First, the Anonymous group announced that it had declared its support for Ukraine. After this announcement, some websites belonging to Russia’s state and private sector became unavailable.
In another tweet, Anonymous TV, an account close to Anonymous, claimed that Anonymous leaked the database of the Russian Ministry of Defense website.
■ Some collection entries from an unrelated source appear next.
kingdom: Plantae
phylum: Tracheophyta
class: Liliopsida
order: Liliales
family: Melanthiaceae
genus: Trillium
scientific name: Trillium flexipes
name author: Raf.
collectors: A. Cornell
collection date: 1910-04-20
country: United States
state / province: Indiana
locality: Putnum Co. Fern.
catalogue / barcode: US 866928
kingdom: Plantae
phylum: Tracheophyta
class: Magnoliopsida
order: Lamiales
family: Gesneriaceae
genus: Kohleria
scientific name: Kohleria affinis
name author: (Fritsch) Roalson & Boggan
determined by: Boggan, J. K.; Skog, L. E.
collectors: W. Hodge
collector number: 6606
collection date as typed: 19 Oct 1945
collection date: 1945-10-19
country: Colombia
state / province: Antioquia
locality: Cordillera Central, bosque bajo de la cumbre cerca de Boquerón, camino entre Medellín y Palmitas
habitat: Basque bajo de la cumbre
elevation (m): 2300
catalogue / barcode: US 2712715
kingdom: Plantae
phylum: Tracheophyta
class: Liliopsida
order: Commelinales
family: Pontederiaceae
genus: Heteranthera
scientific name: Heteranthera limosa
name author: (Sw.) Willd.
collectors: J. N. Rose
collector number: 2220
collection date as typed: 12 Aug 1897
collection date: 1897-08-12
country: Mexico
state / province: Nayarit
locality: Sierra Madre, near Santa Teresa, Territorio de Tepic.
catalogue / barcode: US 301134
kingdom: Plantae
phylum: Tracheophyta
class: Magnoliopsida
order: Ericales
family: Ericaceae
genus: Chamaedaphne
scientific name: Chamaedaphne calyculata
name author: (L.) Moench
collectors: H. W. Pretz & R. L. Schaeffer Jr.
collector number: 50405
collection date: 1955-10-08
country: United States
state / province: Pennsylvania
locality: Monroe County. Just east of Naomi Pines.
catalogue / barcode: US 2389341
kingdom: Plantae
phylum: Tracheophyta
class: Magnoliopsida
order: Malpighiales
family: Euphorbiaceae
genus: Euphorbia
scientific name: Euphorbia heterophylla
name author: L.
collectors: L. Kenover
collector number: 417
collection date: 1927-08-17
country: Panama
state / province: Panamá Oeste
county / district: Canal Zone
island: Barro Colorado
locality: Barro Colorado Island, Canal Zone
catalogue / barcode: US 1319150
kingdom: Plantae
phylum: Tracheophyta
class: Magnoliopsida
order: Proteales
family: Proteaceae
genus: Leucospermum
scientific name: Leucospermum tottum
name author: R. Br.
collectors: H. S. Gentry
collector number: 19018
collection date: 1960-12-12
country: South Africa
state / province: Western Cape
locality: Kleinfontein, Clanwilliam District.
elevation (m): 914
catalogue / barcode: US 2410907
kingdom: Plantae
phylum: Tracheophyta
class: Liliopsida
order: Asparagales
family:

The group also claimed to breach Tetradr, a Belarusian weapon manufacturer and leaked about 200GB of emails.
Conti ransomware group, which has made a name for itself with its organized ransomware attacks, announced that it sided with Russia. It was noted that the group exhibited a slightly softer attitude in the second statement made later. In this statement, Conti claimed that they did not support the war. Some insiders not happy with Conti’s support for Russia leaked inside jabber chats of the group.
The CoomingProject group, which has been selling/sharing the data it has obtained from critical institutions since 2021 on Russian-speaking hacker forums, was also among the hacker groups that sided with Russia. The Cooming Project has announced that they will respond if the Russian government targets a cyberattack.
LockBit announced that it was not a party to the war. Noting that there are hackers from different nationalities within the group, the group stated that people from many countries, not only from Ukraine and Russia but also from China to the USA, are working for them. “Business is important to us, and we all take an apolitical stance. We are only concerned with money.”
Along with Anonymous, another hacktivist group targeting Russia is AgainstTheWest. In the statement made by the group, it was stated that the systems of various Russian government institutions were infected with ransomware, attacked with data-destroying malware, and all the data were seized.
The Red Bandits, known for their data breach attacks, CyberGhost, and Sandworm groups, known for their hacking and DDoS attacks, were shared on the hacker channels that they were Russian supporters. It is known that the Raidforum Admins group, which came to the fore with cyber sanctions against Russia, is in the ranks of Ukraine.
Some groups that carried out DDoS attacks on behalf of Ukraine are as follows as of February 27: “IT Army of Ukraine, BlackHawk, and Anonymous Liberland & PWN Bar hack team.” It is understood that the ransomware group called Belarussian Cyber Partisans is a supporter of “free Ukraine,” as far as it is followed on Twitter channels.
On the other side, the Lapsu$ extortion group claimed to breach Nvidia, one of the largest technology manufacturers in the world. The US and western sanctions in retaliation for Russia’s invasion of Ukraine shut off the supply from leading US groups such as Intel, AMD, and Nvidia at Russia’s military and its tech industry. After the sanction decision, Russian origin hacker groups allegedly shared data about hashes of Nvidia’s employees on a Telegram Channel monitored by SOCRadar.